* INSTRUCTION 1
Please express the records from the line with "family: Apiaceae" up to and including the line with "county / district: Shasta" as a JSON list of strings, one string per line, leaving out blank lines and including nothing else.

* READING TEXT
-- -- --
The electoral district of Warrandyte is an Australian electoral district of the Victorian Legislative Assembly. It is an outer metropolitan electorate and contains the suburbs of Park Orchards, Ringwood North, Warrandyte, Warrandyte North, Warrandyte South, Warranwood, Wonga Park, most of Donvale, and parts of Chirnside Park, Doncaster East, and Ringwood.

Warrandyte was originally a marginal seat, being held by the Liberal Party from the creation of the electorate at the 1976 election until it lost government at the 1982 election. The seat was then Labor-held until the 1988 election, when Phil Honeywood became the only Liberal to win a seat from Labor.

Honeywood made the seat very secure for the Liberals, to the extent that he comfortably held the seat at the 2002 election, despite over half of his Legislative Assembly colleagues losing their seats.  Honeywood became Deputy Leader of the Opposition, before retiring at the 2006 election. Fellow Liberal, Ryan Smith, easily retained the seat.
-- -- --
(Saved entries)
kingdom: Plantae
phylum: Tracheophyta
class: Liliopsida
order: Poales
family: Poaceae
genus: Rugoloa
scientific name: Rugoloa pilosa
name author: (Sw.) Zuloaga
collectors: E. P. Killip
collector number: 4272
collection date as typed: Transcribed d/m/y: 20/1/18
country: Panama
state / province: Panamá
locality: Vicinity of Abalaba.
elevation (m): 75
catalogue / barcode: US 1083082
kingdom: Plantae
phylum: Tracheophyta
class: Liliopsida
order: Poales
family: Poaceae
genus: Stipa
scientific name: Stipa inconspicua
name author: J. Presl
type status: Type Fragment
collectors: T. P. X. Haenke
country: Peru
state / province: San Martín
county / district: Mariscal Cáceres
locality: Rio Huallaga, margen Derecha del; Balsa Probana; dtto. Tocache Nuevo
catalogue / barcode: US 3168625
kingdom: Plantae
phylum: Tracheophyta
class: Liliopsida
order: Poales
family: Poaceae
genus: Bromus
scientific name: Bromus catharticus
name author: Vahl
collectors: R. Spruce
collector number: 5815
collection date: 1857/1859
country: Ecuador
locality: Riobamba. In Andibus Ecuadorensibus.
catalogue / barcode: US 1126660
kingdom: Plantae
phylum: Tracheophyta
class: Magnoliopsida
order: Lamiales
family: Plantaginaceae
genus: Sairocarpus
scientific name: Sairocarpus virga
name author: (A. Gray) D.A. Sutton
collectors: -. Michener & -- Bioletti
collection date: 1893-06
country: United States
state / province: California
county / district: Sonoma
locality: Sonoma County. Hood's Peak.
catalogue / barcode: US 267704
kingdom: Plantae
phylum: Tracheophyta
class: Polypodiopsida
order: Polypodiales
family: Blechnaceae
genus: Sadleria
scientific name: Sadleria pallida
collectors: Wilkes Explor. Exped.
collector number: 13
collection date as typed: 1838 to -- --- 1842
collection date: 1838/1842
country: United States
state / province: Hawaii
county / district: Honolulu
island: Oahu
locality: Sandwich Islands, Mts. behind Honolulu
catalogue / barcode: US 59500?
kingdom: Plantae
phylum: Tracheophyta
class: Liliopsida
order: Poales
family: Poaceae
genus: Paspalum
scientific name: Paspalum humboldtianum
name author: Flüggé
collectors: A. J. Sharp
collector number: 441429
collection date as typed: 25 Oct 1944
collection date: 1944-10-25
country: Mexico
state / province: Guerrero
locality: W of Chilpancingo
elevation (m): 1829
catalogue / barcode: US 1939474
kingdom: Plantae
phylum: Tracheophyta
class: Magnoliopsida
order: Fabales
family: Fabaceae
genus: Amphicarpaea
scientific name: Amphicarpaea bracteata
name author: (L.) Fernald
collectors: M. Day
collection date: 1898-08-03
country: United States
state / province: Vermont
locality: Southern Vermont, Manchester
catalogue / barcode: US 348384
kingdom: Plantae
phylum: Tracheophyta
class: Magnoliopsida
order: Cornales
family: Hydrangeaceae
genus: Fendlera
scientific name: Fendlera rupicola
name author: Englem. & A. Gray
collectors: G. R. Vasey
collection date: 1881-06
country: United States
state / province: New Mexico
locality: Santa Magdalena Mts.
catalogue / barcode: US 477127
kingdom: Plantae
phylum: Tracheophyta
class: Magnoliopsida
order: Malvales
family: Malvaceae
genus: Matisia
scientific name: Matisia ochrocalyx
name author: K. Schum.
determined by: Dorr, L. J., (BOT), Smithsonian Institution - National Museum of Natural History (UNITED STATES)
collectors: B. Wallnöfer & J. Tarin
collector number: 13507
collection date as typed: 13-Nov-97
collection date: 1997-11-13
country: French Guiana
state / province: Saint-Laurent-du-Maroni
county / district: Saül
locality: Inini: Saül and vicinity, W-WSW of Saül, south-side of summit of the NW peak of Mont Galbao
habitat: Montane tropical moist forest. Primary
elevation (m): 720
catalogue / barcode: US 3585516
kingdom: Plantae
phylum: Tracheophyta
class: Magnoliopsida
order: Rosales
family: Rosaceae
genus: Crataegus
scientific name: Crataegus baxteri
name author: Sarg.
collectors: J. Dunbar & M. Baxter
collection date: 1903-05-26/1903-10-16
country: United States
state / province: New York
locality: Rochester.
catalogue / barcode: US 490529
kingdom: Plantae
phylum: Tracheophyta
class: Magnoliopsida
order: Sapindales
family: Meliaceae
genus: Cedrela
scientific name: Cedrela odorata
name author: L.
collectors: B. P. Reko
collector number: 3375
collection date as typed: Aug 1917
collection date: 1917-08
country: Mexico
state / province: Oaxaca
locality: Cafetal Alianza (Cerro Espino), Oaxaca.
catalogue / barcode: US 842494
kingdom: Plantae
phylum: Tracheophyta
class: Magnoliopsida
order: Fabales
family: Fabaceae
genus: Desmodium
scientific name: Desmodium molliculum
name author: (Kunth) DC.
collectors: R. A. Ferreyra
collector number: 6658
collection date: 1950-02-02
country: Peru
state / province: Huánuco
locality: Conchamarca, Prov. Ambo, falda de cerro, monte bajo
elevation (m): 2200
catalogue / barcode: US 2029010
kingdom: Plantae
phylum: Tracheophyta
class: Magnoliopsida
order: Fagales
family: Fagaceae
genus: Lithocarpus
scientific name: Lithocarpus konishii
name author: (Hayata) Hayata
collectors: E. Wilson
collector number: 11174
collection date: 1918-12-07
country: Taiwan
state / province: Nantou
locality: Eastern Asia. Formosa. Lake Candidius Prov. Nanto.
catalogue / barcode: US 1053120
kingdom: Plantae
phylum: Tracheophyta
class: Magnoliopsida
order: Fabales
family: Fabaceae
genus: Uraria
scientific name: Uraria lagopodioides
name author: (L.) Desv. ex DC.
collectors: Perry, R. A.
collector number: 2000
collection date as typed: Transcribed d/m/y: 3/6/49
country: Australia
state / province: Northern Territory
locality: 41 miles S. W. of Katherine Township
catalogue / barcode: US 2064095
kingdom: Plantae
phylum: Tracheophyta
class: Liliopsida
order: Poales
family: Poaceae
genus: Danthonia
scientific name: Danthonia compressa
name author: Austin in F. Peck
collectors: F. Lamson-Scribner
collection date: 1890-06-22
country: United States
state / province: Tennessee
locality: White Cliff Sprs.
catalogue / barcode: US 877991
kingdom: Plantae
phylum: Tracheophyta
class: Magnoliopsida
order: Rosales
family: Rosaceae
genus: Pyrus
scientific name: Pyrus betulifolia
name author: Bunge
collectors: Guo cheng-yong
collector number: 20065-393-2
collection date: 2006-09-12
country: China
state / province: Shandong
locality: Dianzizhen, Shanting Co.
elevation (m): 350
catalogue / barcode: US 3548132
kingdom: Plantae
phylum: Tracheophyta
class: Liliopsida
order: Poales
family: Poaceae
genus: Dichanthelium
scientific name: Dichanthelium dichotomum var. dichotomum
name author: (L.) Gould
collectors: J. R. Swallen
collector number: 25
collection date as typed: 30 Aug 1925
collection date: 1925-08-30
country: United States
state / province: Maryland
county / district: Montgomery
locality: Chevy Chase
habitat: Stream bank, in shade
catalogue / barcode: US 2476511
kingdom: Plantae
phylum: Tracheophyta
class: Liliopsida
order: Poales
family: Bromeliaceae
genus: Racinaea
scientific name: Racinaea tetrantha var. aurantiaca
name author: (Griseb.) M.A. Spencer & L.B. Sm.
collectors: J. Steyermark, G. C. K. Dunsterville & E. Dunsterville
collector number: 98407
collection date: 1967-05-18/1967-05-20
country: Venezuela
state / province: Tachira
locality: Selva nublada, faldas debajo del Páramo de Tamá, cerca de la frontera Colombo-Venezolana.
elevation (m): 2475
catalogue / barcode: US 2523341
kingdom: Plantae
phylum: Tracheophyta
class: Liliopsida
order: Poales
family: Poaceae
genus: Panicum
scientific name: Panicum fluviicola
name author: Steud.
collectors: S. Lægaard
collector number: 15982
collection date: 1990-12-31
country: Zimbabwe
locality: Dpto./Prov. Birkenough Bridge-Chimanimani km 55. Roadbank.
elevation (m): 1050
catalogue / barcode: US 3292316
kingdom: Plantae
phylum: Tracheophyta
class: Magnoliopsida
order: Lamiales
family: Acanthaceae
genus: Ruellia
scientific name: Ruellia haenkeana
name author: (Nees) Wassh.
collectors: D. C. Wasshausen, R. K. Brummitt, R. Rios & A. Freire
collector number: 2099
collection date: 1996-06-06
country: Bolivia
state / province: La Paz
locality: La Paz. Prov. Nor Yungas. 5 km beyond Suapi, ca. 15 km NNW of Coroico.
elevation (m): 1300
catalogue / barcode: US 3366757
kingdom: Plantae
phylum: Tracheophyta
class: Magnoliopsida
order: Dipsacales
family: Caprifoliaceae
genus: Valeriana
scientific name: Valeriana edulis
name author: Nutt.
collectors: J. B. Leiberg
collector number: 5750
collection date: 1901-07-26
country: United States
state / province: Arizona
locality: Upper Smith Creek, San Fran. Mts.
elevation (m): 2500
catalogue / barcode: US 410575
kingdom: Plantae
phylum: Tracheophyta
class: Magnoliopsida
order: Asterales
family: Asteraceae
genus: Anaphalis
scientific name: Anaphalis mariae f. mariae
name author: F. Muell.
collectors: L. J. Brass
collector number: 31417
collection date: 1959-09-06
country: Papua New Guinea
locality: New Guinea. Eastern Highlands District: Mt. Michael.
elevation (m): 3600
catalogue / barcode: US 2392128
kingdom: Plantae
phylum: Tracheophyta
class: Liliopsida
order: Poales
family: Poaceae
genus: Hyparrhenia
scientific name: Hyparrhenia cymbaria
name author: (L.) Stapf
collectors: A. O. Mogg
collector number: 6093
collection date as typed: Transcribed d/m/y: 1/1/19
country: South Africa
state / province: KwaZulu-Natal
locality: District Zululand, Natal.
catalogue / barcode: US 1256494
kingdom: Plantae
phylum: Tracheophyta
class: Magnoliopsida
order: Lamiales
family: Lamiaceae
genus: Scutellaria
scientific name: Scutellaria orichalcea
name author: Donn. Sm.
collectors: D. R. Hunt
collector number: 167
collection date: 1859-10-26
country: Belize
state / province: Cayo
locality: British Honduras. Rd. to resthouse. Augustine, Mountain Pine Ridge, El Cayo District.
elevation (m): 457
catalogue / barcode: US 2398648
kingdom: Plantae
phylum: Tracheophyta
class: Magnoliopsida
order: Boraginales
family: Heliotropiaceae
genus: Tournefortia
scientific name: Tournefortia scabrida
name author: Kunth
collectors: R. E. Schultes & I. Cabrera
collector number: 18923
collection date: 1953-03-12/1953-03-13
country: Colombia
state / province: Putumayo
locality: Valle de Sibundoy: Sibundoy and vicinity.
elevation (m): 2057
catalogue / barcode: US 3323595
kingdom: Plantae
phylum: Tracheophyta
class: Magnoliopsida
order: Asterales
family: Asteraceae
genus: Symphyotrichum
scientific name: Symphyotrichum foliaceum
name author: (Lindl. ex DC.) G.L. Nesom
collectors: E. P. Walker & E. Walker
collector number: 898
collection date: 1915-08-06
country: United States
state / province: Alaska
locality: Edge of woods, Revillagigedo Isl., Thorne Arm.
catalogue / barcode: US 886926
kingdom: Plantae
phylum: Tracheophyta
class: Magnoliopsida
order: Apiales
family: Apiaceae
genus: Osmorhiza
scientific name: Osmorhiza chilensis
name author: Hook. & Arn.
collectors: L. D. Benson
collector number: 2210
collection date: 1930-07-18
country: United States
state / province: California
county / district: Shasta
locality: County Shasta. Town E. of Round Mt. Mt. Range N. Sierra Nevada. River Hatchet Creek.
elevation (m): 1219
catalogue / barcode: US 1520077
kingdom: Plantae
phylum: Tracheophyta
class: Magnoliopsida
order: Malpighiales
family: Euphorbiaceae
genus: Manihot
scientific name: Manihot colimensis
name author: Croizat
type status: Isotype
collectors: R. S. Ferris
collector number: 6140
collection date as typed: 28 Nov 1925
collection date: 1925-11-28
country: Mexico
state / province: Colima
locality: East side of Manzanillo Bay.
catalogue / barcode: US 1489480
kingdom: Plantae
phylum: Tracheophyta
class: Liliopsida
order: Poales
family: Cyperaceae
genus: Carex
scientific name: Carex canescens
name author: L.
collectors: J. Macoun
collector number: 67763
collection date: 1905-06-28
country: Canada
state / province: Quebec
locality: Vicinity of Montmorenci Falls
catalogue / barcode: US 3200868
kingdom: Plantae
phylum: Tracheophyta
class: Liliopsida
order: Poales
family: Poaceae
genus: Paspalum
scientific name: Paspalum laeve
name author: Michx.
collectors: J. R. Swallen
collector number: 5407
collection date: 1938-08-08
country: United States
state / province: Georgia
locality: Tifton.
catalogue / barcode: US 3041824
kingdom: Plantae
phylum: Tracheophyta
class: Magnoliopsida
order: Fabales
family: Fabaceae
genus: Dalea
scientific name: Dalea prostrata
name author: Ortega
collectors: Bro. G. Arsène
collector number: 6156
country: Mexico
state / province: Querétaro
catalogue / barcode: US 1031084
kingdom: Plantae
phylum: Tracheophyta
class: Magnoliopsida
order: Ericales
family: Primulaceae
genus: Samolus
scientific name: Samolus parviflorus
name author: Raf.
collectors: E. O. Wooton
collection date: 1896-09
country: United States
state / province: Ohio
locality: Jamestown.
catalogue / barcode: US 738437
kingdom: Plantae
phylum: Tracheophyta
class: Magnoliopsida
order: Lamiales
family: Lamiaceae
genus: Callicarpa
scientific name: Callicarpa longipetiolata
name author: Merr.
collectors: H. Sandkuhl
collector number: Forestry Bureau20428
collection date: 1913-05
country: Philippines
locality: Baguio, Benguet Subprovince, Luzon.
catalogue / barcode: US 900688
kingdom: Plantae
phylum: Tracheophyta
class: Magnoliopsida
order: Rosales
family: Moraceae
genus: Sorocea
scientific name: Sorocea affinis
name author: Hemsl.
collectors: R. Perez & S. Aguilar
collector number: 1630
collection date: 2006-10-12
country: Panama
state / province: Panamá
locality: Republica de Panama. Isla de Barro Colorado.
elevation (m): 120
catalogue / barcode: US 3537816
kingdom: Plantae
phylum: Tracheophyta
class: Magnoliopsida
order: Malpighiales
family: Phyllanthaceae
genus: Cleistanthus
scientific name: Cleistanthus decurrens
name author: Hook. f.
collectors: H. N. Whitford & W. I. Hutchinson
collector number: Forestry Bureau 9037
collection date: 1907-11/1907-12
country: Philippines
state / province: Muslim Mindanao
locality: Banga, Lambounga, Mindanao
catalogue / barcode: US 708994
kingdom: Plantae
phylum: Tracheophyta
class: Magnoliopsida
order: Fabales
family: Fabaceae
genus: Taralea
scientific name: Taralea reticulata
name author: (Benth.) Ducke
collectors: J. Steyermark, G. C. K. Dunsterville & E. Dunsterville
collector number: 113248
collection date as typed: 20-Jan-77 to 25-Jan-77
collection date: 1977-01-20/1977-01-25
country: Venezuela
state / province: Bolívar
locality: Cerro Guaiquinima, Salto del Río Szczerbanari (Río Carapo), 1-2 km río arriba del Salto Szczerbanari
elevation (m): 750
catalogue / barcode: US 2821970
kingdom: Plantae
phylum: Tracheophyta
-- -- --
* INSTRUCTION 2
In the text on the Warrandyte electorate, who retained the seat for the Liberals when Honeywood retired at the 2006 election?

* WORKED ANSWER 1
[
  "family: Apiaceae",
  "genus: Osmorhiza",
  "scientific name: Osmorhiza chilensis",
  "name author: Hook. & Arn.",
  "collectors: L. D. Benson",
  "collector number: 2210",
  "collection date: 1930-07-18",
  "country: United States",
  "state / province: California",
  "county / district: Shasta"
]

* WORKED ANSWER 2
Ryan Smith